## Instructions to follow
Your response should be a copy of each line in the listing below that includes the word "overrides".

## Records supplied
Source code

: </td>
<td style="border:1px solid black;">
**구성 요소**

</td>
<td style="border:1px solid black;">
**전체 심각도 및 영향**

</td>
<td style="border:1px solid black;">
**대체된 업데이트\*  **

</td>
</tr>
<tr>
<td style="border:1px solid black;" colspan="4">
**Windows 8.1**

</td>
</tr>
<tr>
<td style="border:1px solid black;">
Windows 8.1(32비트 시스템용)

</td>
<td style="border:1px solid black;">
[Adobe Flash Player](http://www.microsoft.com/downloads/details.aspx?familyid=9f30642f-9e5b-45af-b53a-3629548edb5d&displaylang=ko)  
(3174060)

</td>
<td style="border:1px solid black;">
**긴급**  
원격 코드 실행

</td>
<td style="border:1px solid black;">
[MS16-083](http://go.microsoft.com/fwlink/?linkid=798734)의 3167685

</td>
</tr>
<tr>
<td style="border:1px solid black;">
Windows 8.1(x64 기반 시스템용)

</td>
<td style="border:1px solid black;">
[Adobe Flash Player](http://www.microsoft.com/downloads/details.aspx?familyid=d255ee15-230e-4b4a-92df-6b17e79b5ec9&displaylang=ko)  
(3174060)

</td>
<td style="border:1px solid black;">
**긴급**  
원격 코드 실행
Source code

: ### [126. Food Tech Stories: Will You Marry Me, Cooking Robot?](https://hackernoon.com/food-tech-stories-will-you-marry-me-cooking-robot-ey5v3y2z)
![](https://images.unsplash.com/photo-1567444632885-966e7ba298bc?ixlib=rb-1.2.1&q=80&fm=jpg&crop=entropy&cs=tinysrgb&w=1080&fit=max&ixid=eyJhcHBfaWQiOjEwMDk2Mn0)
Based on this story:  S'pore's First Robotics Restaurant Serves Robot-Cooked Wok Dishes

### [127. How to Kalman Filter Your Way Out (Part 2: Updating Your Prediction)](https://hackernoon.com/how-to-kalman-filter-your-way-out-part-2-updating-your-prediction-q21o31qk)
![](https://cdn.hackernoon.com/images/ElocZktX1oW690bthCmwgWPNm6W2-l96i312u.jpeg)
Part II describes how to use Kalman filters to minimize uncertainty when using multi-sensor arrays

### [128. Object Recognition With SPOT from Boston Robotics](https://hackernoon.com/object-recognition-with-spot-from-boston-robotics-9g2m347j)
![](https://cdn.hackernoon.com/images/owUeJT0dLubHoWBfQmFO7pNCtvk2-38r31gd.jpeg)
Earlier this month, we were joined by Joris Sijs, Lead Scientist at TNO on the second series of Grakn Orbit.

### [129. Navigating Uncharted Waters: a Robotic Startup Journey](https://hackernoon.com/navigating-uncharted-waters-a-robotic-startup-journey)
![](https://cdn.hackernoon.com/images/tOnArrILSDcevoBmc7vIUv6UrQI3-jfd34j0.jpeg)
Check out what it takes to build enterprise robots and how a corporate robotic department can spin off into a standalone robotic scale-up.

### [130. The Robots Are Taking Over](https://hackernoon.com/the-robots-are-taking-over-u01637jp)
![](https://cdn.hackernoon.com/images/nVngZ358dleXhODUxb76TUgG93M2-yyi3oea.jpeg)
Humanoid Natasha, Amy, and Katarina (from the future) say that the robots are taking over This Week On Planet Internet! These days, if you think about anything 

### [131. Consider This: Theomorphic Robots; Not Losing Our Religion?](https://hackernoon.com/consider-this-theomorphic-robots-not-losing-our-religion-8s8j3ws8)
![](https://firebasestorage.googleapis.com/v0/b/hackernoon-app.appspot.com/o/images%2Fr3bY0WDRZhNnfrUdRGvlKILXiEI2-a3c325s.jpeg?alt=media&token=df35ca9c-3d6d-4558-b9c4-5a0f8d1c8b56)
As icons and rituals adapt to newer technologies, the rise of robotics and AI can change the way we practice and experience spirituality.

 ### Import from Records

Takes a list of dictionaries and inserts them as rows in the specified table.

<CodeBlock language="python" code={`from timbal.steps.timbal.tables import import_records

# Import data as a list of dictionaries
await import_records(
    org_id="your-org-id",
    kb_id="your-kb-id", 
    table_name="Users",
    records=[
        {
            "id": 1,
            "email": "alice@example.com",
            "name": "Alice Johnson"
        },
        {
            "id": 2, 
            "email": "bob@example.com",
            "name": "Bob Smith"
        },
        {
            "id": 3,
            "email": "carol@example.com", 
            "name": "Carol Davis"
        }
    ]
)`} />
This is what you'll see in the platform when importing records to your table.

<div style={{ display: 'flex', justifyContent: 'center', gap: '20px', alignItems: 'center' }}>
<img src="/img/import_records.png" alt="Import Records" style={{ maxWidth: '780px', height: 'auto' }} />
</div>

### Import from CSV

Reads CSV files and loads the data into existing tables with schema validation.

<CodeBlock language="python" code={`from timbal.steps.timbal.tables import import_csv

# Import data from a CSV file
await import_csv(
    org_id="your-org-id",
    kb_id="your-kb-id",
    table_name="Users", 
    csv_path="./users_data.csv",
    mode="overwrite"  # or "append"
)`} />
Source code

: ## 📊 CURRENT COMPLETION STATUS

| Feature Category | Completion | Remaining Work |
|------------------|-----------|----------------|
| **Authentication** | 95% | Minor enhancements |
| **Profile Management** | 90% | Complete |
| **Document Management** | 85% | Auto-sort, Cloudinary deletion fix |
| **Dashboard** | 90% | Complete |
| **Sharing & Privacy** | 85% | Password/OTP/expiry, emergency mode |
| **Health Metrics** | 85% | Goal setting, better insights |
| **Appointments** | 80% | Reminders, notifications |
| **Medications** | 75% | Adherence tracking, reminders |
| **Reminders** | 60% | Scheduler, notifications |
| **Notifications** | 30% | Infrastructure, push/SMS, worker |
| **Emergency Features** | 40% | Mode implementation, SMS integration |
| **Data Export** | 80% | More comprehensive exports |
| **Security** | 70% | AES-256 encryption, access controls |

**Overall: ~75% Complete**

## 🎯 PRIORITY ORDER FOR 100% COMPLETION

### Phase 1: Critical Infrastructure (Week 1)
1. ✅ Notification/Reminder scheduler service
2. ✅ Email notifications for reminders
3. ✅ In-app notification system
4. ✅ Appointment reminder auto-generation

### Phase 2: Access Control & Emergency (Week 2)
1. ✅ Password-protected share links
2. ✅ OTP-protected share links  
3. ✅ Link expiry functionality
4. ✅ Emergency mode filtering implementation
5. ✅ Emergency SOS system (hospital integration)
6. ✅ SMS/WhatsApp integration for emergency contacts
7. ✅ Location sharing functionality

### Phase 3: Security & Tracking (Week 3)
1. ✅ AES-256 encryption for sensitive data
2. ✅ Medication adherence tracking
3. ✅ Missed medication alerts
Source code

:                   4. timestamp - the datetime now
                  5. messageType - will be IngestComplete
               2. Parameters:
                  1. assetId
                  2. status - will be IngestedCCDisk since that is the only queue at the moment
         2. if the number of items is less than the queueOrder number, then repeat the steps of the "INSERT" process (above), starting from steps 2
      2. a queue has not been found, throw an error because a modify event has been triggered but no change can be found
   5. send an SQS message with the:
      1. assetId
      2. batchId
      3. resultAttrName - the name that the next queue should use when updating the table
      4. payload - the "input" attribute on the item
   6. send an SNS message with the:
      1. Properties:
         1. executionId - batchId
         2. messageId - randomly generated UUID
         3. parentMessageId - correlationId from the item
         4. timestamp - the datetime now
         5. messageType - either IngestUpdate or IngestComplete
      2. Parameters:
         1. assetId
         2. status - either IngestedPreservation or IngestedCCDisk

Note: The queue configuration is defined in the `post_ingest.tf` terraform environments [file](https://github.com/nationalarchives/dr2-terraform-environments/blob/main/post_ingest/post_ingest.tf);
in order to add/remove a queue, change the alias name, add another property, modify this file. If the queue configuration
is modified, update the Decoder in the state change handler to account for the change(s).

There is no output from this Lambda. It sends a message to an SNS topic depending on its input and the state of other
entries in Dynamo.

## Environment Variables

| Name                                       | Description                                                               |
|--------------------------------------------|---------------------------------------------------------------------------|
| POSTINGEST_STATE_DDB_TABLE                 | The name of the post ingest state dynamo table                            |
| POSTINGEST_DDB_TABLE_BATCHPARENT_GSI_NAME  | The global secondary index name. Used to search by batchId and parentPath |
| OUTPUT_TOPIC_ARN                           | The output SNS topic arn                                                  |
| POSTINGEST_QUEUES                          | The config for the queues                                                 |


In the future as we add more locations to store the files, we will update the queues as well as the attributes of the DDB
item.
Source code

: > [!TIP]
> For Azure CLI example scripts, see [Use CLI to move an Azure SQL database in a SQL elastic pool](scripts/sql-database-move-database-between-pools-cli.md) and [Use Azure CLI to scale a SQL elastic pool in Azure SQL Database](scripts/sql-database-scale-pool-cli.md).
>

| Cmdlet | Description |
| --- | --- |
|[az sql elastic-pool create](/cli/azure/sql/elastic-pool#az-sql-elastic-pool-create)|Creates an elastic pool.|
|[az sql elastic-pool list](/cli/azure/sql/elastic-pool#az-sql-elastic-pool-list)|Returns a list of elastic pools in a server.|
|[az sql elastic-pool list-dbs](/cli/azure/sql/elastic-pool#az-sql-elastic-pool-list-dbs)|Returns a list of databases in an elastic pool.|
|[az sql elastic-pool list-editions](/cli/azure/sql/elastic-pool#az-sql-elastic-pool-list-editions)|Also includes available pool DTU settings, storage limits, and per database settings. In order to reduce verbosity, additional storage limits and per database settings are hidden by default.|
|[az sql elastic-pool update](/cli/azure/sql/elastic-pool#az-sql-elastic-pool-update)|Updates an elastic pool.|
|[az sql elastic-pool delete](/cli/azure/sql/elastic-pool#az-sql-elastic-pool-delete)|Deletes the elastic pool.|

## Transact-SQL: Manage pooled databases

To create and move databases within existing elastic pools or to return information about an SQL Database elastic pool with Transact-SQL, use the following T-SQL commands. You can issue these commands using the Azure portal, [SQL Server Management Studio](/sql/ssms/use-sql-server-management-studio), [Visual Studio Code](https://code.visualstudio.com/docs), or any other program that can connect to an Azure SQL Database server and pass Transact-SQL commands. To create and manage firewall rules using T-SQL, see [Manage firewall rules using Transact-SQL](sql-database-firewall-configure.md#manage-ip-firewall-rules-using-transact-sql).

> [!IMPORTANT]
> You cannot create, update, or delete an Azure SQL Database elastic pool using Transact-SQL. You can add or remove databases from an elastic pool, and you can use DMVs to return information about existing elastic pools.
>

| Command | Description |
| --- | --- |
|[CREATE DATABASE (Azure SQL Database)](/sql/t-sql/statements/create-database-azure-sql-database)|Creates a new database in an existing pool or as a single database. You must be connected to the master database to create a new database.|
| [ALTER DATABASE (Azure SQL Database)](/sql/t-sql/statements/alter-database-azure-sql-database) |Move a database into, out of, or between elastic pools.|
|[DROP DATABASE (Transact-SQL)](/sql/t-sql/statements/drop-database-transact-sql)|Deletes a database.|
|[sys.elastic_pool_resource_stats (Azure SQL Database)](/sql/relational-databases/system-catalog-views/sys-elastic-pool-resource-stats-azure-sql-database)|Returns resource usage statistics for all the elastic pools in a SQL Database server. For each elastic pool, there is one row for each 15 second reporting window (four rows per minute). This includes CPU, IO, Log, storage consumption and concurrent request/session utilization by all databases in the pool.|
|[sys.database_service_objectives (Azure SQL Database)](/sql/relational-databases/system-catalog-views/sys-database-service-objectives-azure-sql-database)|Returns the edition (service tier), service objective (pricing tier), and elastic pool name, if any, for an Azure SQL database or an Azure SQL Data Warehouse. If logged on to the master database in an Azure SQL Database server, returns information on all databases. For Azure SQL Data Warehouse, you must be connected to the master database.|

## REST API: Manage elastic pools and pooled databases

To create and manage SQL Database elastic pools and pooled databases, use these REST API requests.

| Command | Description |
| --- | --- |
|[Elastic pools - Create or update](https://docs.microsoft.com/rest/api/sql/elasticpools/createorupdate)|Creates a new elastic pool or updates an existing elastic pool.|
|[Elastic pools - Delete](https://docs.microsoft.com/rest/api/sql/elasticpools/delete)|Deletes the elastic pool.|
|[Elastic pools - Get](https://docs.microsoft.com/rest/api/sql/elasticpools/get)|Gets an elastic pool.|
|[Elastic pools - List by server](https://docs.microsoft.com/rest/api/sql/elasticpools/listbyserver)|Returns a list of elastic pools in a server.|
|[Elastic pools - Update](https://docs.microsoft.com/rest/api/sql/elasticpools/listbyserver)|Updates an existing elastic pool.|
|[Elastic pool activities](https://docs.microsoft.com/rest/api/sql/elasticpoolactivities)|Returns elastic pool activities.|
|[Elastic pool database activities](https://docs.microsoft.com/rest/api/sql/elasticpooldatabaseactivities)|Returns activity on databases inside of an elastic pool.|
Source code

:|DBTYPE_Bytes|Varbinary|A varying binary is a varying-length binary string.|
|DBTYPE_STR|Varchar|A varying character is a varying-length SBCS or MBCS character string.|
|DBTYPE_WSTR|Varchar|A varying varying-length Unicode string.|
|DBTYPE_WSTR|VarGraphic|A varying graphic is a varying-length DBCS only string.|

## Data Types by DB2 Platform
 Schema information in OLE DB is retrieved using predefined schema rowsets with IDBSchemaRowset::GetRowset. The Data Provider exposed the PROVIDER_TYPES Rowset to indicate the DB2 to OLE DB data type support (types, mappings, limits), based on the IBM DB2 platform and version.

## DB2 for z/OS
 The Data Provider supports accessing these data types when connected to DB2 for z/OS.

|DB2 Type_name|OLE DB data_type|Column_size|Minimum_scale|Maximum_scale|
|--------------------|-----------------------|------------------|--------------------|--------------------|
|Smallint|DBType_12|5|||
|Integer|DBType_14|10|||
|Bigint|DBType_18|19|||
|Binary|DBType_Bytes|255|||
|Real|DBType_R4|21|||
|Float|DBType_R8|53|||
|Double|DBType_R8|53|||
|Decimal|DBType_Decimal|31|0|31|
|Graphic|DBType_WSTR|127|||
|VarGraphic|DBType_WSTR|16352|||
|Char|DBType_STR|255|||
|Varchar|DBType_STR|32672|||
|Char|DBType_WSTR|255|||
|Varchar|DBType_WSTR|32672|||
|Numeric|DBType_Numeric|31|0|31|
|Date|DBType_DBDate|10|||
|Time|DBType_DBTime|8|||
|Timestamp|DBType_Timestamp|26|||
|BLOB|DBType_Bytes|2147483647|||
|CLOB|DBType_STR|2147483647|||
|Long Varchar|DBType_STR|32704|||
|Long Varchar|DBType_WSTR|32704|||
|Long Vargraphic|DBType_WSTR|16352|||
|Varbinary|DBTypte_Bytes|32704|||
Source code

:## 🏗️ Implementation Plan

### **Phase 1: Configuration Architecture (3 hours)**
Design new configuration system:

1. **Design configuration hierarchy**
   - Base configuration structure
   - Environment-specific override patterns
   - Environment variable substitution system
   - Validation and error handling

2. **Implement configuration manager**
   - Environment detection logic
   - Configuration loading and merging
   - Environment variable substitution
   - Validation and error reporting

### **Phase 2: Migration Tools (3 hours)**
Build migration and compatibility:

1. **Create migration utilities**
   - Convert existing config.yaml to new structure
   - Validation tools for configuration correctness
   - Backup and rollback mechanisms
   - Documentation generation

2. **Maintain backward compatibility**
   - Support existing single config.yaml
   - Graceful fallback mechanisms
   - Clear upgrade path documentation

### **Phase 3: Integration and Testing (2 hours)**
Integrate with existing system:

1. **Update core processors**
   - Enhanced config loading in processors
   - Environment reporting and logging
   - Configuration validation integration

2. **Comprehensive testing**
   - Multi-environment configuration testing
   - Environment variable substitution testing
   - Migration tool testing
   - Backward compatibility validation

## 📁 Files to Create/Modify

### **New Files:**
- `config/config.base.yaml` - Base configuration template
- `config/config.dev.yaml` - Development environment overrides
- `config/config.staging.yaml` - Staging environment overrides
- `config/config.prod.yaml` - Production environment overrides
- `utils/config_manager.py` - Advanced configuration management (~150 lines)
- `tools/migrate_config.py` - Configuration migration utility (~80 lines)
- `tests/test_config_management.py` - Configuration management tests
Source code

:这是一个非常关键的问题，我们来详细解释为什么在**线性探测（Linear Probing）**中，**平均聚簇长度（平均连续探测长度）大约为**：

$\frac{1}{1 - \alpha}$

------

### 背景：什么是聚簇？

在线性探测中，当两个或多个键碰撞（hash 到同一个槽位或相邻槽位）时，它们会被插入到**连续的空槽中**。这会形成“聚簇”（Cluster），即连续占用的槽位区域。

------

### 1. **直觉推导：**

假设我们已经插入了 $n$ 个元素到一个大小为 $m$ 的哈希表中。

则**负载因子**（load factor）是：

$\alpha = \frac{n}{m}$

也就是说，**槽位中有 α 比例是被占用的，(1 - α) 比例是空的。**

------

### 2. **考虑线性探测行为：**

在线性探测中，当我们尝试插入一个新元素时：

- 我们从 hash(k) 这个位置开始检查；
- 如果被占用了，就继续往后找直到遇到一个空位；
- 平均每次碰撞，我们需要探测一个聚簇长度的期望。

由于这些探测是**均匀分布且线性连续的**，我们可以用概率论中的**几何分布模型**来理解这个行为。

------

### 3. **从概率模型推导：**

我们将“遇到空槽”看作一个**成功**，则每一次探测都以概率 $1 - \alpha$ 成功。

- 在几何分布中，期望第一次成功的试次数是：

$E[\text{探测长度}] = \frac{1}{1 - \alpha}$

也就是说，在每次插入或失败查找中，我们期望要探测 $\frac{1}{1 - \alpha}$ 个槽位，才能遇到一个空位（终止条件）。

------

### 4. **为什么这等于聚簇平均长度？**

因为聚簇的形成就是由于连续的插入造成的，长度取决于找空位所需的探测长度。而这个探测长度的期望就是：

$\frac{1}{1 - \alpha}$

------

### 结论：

## Your solution
- `config/config.dev.yaml` - Development environment overrides
- `config/config.staging.yaml` - Staging environment overrides
- `config/config.prod.yaml` - Production environment overrides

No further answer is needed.